● **DATA SHOWN**
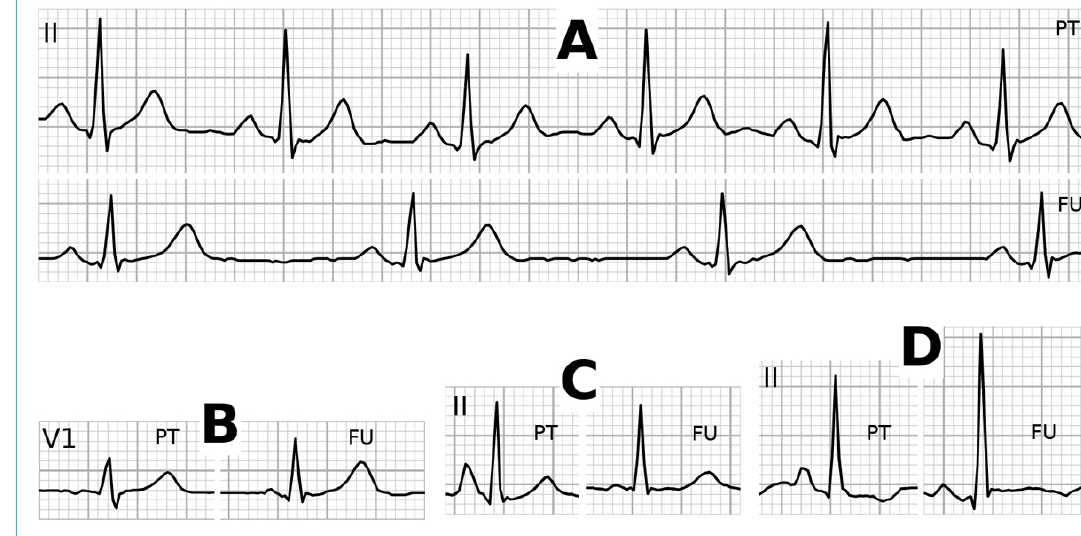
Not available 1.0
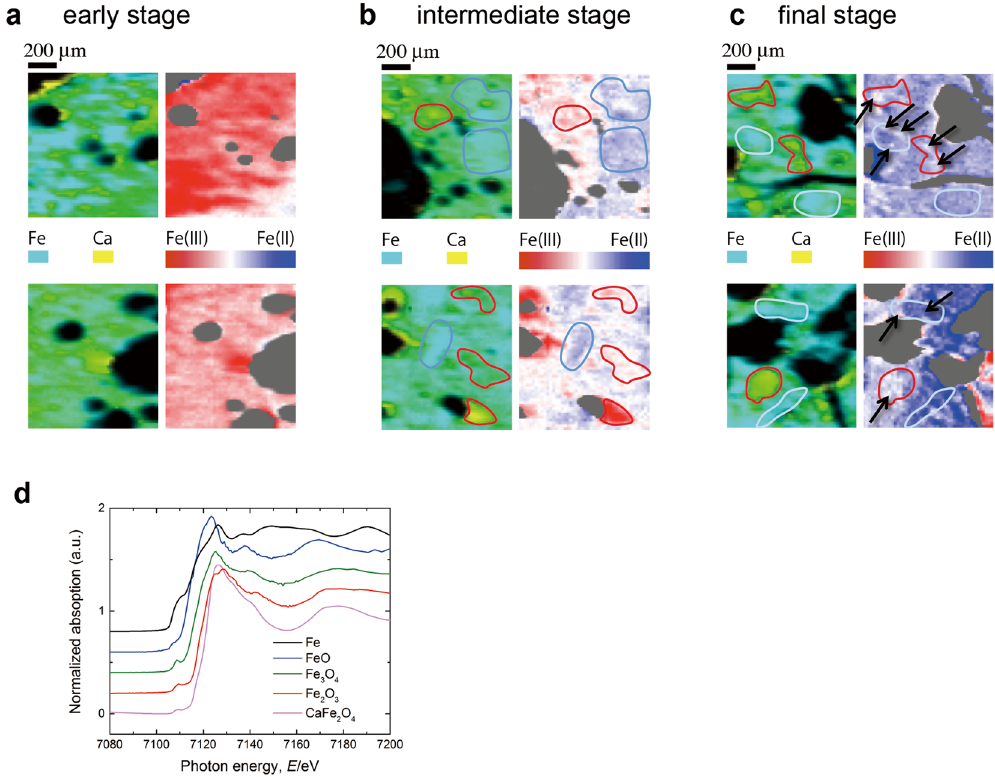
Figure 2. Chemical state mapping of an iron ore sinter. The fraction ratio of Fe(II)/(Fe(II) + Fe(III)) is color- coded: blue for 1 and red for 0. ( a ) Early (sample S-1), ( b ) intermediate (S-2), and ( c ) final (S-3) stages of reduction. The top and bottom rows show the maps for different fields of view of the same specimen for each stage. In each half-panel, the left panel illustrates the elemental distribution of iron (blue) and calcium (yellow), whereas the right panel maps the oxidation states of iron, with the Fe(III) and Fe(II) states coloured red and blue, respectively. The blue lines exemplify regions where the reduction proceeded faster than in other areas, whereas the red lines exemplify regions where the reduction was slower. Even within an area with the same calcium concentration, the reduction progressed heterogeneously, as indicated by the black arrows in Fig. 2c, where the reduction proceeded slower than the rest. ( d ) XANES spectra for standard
--
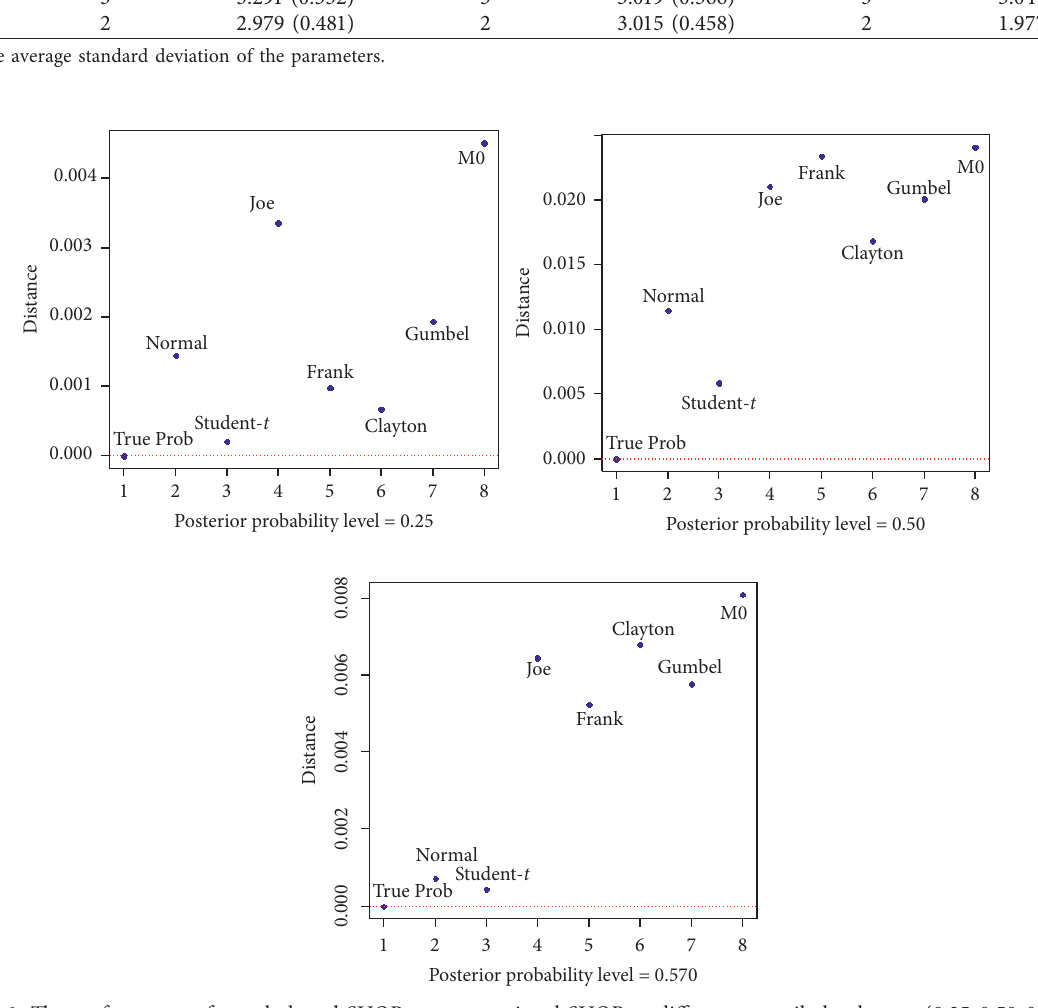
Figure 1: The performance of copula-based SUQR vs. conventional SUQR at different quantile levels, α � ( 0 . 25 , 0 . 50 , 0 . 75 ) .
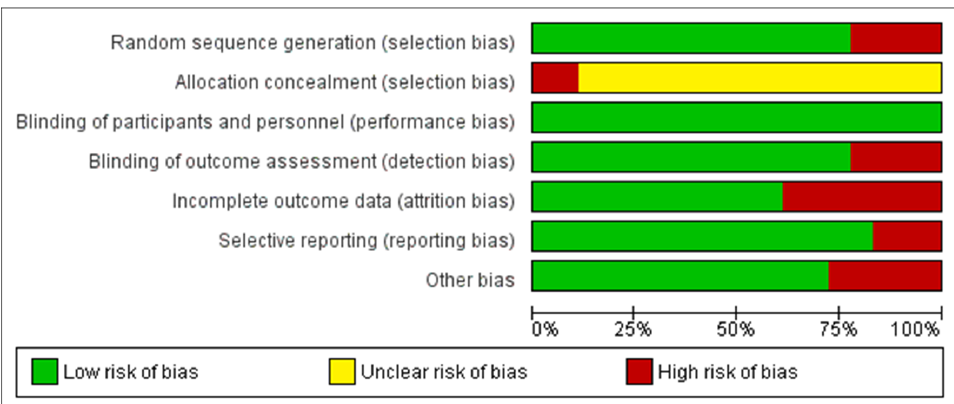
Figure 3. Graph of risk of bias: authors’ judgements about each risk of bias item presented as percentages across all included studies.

● **WHAT YOU HAVE TO DO**
Copy the lines above exactly, starting at the one with "Not available 1.0" and ending at the one with "Figure 2. Chemical", both included. Leave out any pictures and add nothing else.

● **WRITTEN ANSWER**
Not available 1.0
Figure 2. Chemical state mapping of an iron ore sinter. The fraction ratio of Fe(II)/(Fe(II) + Fe(III)) is color- coded: blue for 1 and red for 0. ( a ) Early (sample S-1), ( b ) intermediate (S-2), and ( c ) final (S-3) stages of reduction. The top and bottom rows show the maps for different fields of view of the same specimen for each stage. In each half-panel, the left panel illustrates the elemental distribution of iron (blue) and calcium (yellow), whereas the right panel maps the oxidation states of iron, with the Fe(III) and Fe(II) states coloured red and blue, respectively. The blue lines exemplify regions where the reduction proceeded faster than in other areas, whereas the red lines exemplify regions where the reduction was slower. Even within an area with the same calcium concentration, the reduction progressed heterogeneously, as indicated by the black arrows in Fig. 2c, where the reduction proceeded slower than the rest. ( d ) XANES spectra for standard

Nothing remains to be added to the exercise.